Jack: That is Perennial’s bargain.
Art: That is, yeah.
Austin: Yeah.
Art: 1, for rebuke the devil.
Austin: Rebuke the devil, uh-huh.
Art: And I'll roll for... [dice rolling]
Austin: 1.
Art: It's all ones!
Austin: 1, for use the devil. I think I'm going to —
Art: You know what's easy? Messing with the devil, it seems.
Austin: It seems, Perennial, yeah —
Jack: That's his trick. He makes it very easy to mess with the devil.
Austin: [laughs] Yes, because the devil always wins.
Art: I feel the devil in these dice rolls today.
Austin: Yeah, uh-huh.
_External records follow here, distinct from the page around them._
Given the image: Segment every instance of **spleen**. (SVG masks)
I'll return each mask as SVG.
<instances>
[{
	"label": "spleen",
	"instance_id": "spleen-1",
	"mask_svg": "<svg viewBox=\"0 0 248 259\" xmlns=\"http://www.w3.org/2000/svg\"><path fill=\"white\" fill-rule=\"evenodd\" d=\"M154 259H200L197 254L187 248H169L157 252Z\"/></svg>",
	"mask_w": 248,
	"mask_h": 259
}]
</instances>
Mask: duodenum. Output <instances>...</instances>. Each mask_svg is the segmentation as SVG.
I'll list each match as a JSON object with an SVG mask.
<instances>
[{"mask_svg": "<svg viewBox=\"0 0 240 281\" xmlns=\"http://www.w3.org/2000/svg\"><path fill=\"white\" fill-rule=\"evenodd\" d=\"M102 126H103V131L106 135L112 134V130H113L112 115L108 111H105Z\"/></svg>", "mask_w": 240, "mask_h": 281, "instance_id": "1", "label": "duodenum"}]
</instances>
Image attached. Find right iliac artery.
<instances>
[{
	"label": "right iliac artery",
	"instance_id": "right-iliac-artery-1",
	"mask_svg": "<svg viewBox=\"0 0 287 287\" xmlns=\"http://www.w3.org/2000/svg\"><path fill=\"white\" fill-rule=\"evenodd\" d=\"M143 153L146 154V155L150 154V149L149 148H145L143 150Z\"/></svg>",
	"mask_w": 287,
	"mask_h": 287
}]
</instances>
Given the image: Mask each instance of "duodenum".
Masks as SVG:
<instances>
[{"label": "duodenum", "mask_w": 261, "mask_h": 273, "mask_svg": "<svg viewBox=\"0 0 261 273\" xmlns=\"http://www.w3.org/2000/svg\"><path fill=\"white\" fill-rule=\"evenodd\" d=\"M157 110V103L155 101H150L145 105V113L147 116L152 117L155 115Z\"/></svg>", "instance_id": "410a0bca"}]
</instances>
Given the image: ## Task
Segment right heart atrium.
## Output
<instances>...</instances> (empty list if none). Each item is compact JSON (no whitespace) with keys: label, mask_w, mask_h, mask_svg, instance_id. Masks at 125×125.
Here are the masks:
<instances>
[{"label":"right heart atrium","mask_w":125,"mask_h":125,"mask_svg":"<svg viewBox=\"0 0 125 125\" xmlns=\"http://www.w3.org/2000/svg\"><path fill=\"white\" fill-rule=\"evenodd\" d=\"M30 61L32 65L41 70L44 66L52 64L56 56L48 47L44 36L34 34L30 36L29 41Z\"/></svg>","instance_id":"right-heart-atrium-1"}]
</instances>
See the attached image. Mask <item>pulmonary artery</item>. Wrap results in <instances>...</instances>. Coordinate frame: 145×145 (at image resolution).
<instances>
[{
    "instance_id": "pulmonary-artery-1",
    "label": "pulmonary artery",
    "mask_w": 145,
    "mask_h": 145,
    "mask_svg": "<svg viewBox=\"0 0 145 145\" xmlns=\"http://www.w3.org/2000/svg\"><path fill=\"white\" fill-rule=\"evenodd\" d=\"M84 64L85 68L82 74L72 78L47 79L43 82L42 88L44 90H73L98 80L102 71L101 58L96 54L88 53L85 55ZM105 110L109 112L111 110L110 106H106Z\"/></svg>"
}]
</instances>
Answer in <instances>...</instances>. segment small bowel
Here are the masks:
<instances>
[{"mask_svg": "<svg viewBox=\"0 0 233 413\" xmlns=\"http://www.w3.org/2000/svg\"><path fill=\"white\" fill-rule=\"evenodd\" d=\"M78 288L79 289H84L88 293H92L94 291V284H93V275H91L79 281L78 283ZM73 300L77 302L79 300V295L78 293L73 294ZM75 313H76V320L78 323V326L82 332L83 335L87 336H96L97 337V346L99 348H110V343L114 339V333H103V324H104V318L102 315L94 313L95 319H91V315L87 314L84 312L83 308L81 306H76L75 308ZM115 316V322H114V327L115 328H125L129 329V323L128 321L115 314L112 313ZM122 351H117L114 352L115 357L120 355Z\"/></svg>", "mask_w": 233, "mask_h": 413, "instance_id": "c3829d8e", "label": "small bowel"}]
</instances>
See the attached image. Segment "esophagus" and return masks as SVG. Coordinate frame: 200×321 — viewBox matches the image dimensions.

And I think this is the thing, is, I think that Perennial is kind of amused by any of these, in a sense, right? Any response is a response. You have to situate yourself to the devil no matter what, and that's a win for the devil. And in this case, I think I'm going to pick, because it's my turn, still, I'm going to pick, use the Perennial Wave to get you forward. I like Véronique taking the lead on this, and we'll see how it goes. It's only one die. I'm going to grab this one die, I'm going to move it closer, I'm going to change my camera.
Jack: Now it's starting to get a little scarier, though, isn't it?
Austin: I hate how this dice looks. So we're at four, and the top one is not centered for me.
Jack: No.
Art: No, me neither. It's a very, I mean, I think you've got to try to, try to bring it back, you know?
Austin: Yeah. Yeah, yeah, yeah.
Art: Don't center it on this die, try to be a little more over here.
Austin: Yeah. Okay. Maybe this is lower than before. No, see, you said this was higher than before.
Art: I think this is higher.
Austin: I think it's lower.
Art: I — [excited] Oh!
Austin: We're good. It shook a little bit. 1, 2, 3, 4, 5. We're all right.. And I brought it back over a little.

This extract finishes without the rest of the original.